A health care savings account is one more libertarian idea that seems fine in the abstract, but doesn’t sack up too well against the realities facing a large percentage of the population.
JzB
but if the insurance companies, ……decides that given the realities of human behavior it is cheaper to pay for birth control than not to,
Sure, I’m just fine with that. But if that is what the decision is then we most certainly don’t need a law to force them to do so now do we?
“What does this have to do with the topic? Well I think it is all too easy for moderns to fall into a mindset that reduces humanity to individual economic actors working calculators in their head to maximize individual self-interest and thus fall prey to the insurance fallacy of “what’s in it for me? Or my family?” because unless you define ‘family’ pretty broadly that doesn’t seem to have been the organizing principle. “
This is irrelevant to the point that I am trying to make. Which is, again, purely about the method used to finance what we all agree is a desirable level of health care.

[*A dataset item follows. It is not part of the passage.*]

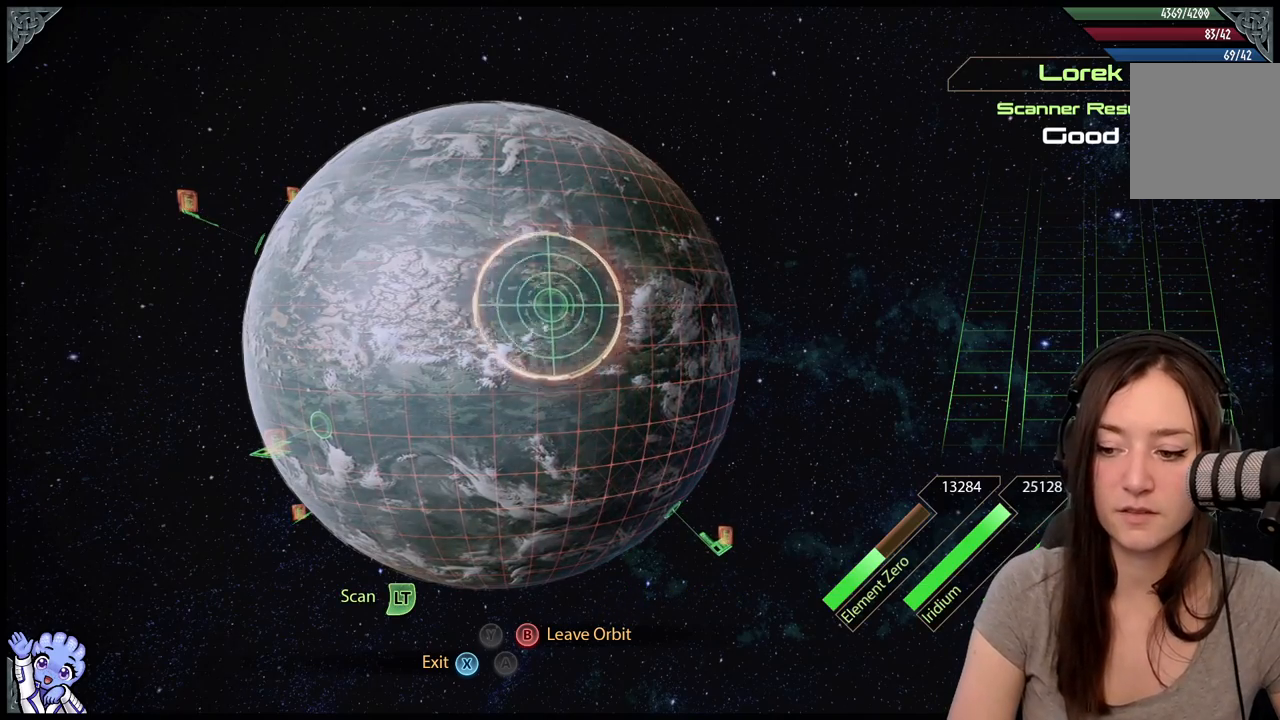
{"buttons": [], "left_stick": "down-left", "right_stick": "center", "events": [[133, "left_stick", "right"], [217, "left_stick", "down"], [300, "left_stick", "down-left"]]}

It’s also why the linguistic trick of redefining insurance and or assurance doesn’t work.
Because we do have two different economic models here. (Oh, and BTW, 18th cent England really didn’t have the feudalism you ascribe to it, peasant’s potlucks, rents in kind etc. All of that was long gone by 1700. You’re out on yourt timeline by a couple of centuries.)
And what seems to being missed here is that my argument does not lead to the statement that, as it’s assurance it should not be provided collectively, if that’s what you desire to do. I don’t think it should be, that’s true, but that’s not an implication of my argument. It’s that it shouldn’t be provided through the insurance model, that’s all. It might actually be better if it were delivered collectively, through the taxation system.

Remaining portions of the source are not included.